Many language specialists, use to write comparisons of their language or toolchain, and other languages. I personally don´t like it, but, you could make an A/B testing, anonymizing your future product, and see reactions. Of things valuable, like the implementation.

Write something detailed, anonimize names, create a pristine account on some discussion forums and see what happens without take too much risks.

In my opinion and in this order:

1. Complete your language including typical libraries and have it ready for production use. Not just beta and certainly not an alpha. There are just too many new languages around in this wave for even a beta to take hold.

2. Document your language well. W/O sufficient documentation people will quickly give up.

3. Ready to run/compile downloads for all supported platforms. No required "install this to compile" dependencies for Windows especially.

4. Portable "unpack and go" files for download. NO INSTALLERS. Should work from flash drive.

5. Script to temporarily enable any environment settings.

6. Online IDE or REPL of some sort so people can play with it w/o needing any download.

7. Forum for discussion and Q&A that includes topical RSS feeds. Very important for causal potential users.

8. Link to your language from Reddit, HN, etc. ;)

Still difficult, but this will make it as easy as possible for anyone to try out your language on a whim.

Thank you very much for such detailed reply!

If I understand you correctly all these points are about technical implementation mostly, but not the promotion. And they seems for me quite reasonable. But is it really enough to win?

Recently I have published my another project: https://github.com/Eliah-Lakhin/papa-carlo . This is related to PL development too. And I also have detailed documentations on dedicated website: http://lakhin.com/projects/papa-carlo/ . As well as intorucing blog post: http://lakhin.com/blog/15.11.2013-handy-incremental-parser/.

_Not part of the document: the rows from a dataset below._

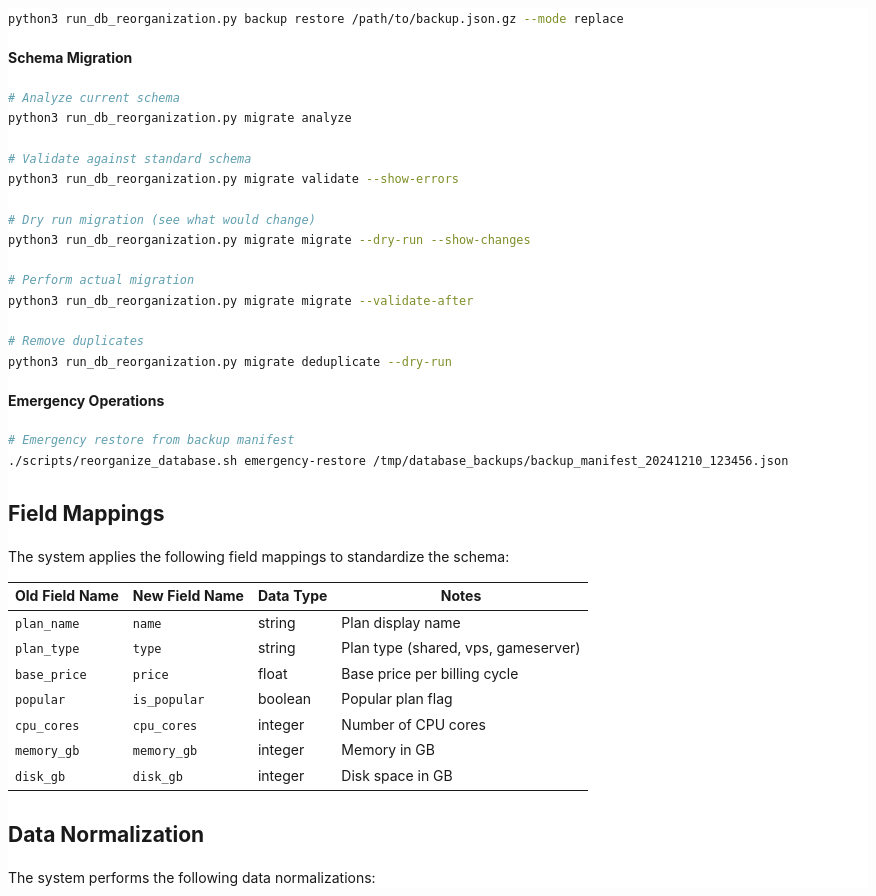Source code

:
 ```bash
python3 run_db_reorganization.py backup restore /path/to/backup.json.gz --mode replace
```

#### Schema Migration

```bash
# Analyze current schema
python3 run_db_reorganization.py migrate analyze

# Validate against standard schema
python3 run_db_reorganization.py migrate validate --show-errors

# Dry run migration (see what would change)
python3 run_db_reorganization.py migrate migrate --dry-run --show-changes

# Perform actual migration
python3 run_db_reorganization.py migrate migrate --validate-after

# Remove duplicates
python3 run_db_reorganization.py migrate deduplicate --dry-run
```

#### Emergency Operations

```bash
# Emergency restore from backup manifest
./scripts/reorganize_database.sh emergency-restore /tmp/database_backups/backup_manifest_20241210_123456.json
```

## Field Mappings

The system applies the following field mappings to standardize the schema:

| Old Field Name | New Field Name | Data Type | Notes |
|----------------|----------------|-----------|-------|
| `plan_name` | `name` | string | Plan display name |
| `plan_type` | `type` | string | Plan type (shared, vps, gameserver) |
| `base_price` | `price` | float | Base price per billing cycle |
| `popular` | `is_popular` | boolean | Popular plan flag |
| `cpu_cores` | `cpu_cores` | integer | Number of CPU cores |
| `memory_gb` | `memory_gb` | integer | Memory in GB |
| `disk_gb` | `disk_gb` | integer | Disk space in GB |

## Data Normalization

The system performs the following data normalizations:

And I of course tried to publish these links in various places including HN too. But unfortunately there were too few feedback.

So this experience show me that having a good support of the product with Documentation etc is not enought. But maybe I should not project that experience to PL development?

For a programming language the "technical implementation" is, by far, the most important piece. No language that I'm aware of has been able to "win" without being ready for production use when the market was ready for it.

I don't think any amount of promotion is going to do your language any good unless it's ready for use when people see your promotion. And then, if it's ready for use and has a nice place in the market then I doubt you'll need much more promotion than what I've listed above and some success stories to show it works.

Are you really saying that you want to take your language and market it to the top? That's just not going to happen unless your Microsoft, Apple, etc. Unfortunately, you likely don't control enough of a necessary piece of the infrastructure to force people into your language.

Go down the TIOBE list and answer for yourself when each language was first developed, when it was production ready, when it caught on, and how much and what type of marketing was needed to put it in the top 50? I think you'll find promotion of the language itself was not very important to its success, but being ready for real use at the right time was.

(Is your language ready for production use?)

If you aim to reach opensource developers (they are great components for a new language community) I could add to that nice list:

    9) Mailing list
    10) IRC channel
With convenient support.

But on a more abstract way... I think... just focus all your marketing in the stuff that makes your lang desirable, for users of currently available languages. From all the view points (technical, management, guarantees, etc).

Create really good documentation. With lots of examples.
you should read some papers and books about network effects, going viral and so on... you know in this world, only the lame stuff goes public and becomes widely popular, because the majority of people in this world are lames...
You did not include one iota of information about the "awesome new" language, let alone a link to it. If you have that little interest in this alleged language, I do not think the word awesome means what you think it means. But I think it just does not exist.